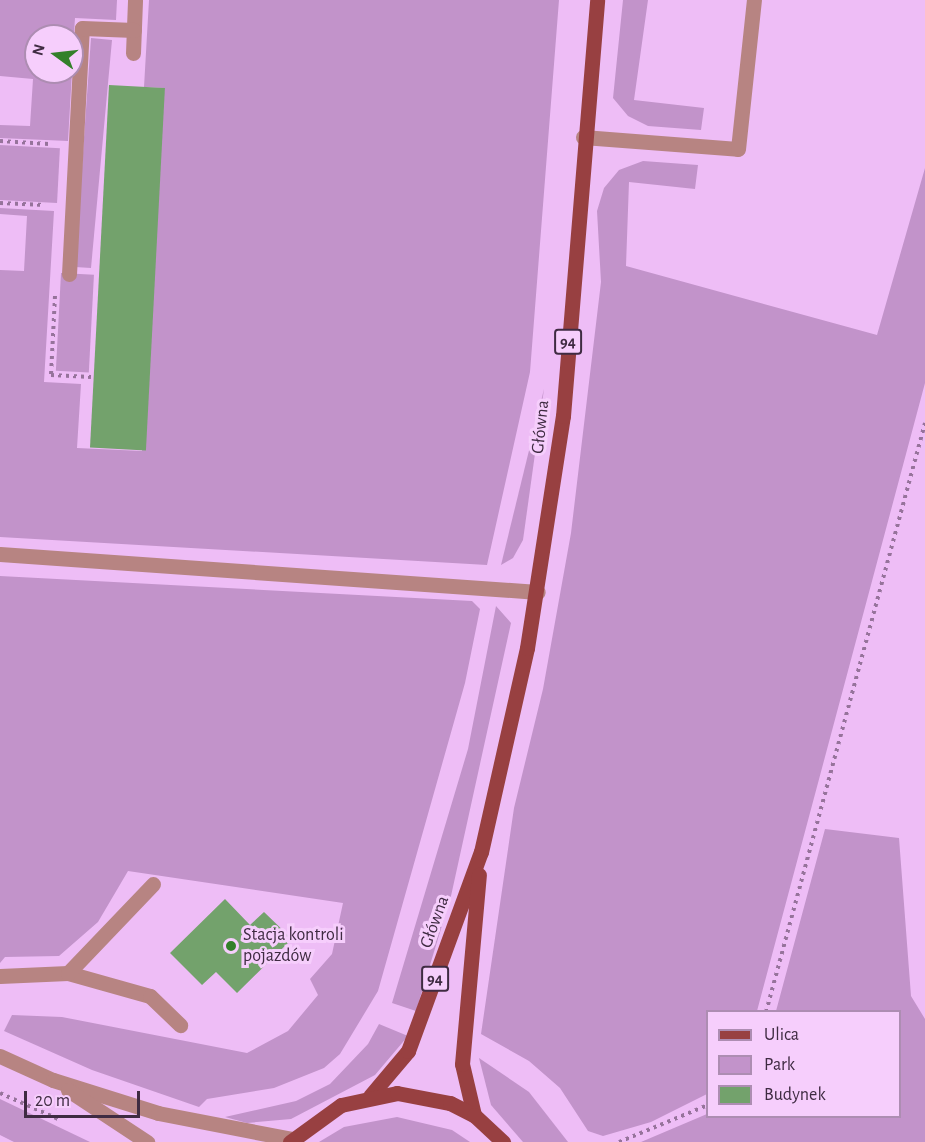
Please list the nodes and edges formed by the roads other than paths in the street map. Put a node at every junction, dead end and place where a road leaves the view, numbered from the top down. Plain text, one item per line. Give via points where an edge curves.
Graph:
1 (135, 0) edge
2 (597, 0) edge
3 (754, 0) edge
4 (134, 30) junction
5 (133, 53) dead end
6 (583, 137) junction
7 (69, 273) dead end
8 (0, 554) edge
9 (538, 592) junction
10 (481, 852) junction
11 (153, 884) dead end
12 (68, 973) junction
13 (0, 976) edge
14 (180, 1025) dead end
15 (0, 1056) edge
16 (53, 1080) junction
17 (370, 1096) junction
18 (474, 1115) junction
19 (291, 1140) edge
20 (147, 1142) edge
21 (503, 1142) edge

1 - 4 street
2 - 6 main road, Główna / 94
3 - 6 street via 738,149
4 - 5 street
4 - 7 street via 82,28
6 - 9 main road, Główna / 94 via 563,416
8 - 9 street
9 - 10 main road, Główna / 94
10 - 17 main road, Główna / 94 via 408,1050
10 - 18 main road, Główna / 94 via 462,1064
11 - 12 street
12 - 13 street
12 - 14 street via 150,996
15 - 16 street
16 - 19 street via 220,1129
16 - 20 street
17 - 18 main road via 424,1096
17 - 19 main road via 341,1105
18 - 21 main road

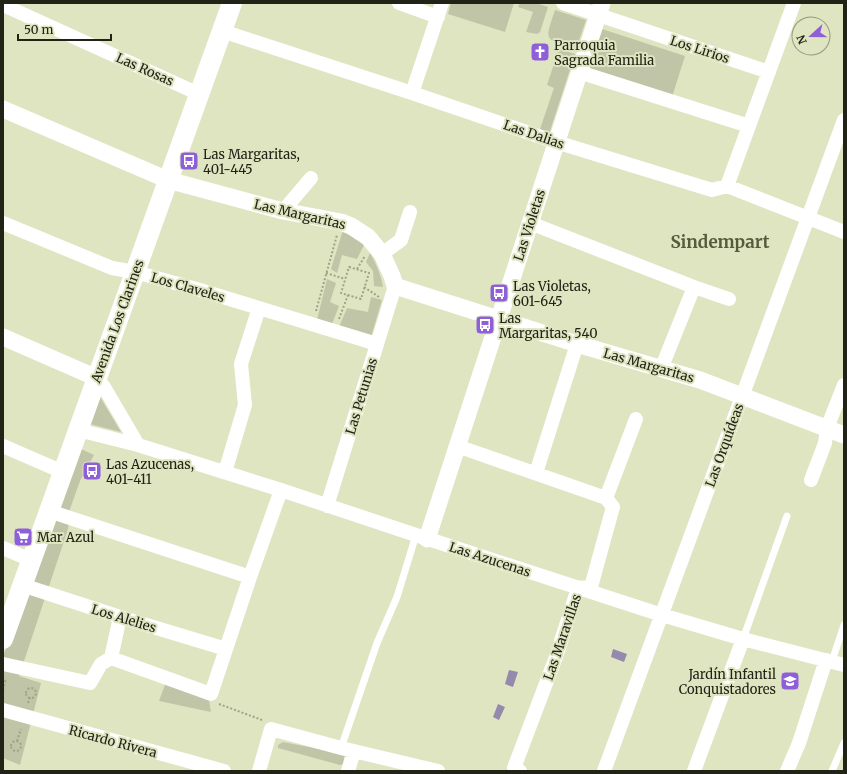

◆ ◆ ◆

* Work to be completed *
What is needed is the whole listing again, exactly as written, with the images left out.

* Expected answer *
Please list the nodes and edges formed by the roads other than paths in the street map. Put a node at every junction, dead end and place where a road leaves the view, numbered from the top down. Plain text, one item per line. Give via points where an edge curves.
Graph:
1 (135, 0) edge
2 (597, 0) edge
3 (754, 0) edge
4 (134, 30) junction
5 (133, 53) dead end
6 (583, 137) junction
7 (69, 273) dead end
8 (0, 554) edge
9 (538, 592) junction
10 (481, 852) junction
11 (153, 884) dead end
12 (68, 973) junction
13 (0, 976) edge
14 (180, 1025) dead end
15 (0, 1056) edge
16 (53, 1080) junction
17 (370, 1096) junction
18 (474, 1115) junction
19 (291, 1140) edge
20 (147, 1142) edge
21 (503, 1142) edge

1 - 4 street
2 - 6 main road, Główna / 94
3 - 6 street via 738,149
4 - 5 street
4 - 7 street via 82,28
6 - 9 main road, Główna / 94 via 563,416
8 - 9 street
9 - 10 main road, Główna / 94
10 - 17 main road, Główna / 94 via 408,1050
10 - 18 main road, Główna / 94 via 462,1064
11 - 12 street
12 - 13 street
12 - 14 street via 150,996
15 - 16 street
16 - 19 street via 220,1129
16 - 20 street
17 - 18 main road via 424,1096
17 - 19 main road via 341,1105
18 - 21 main road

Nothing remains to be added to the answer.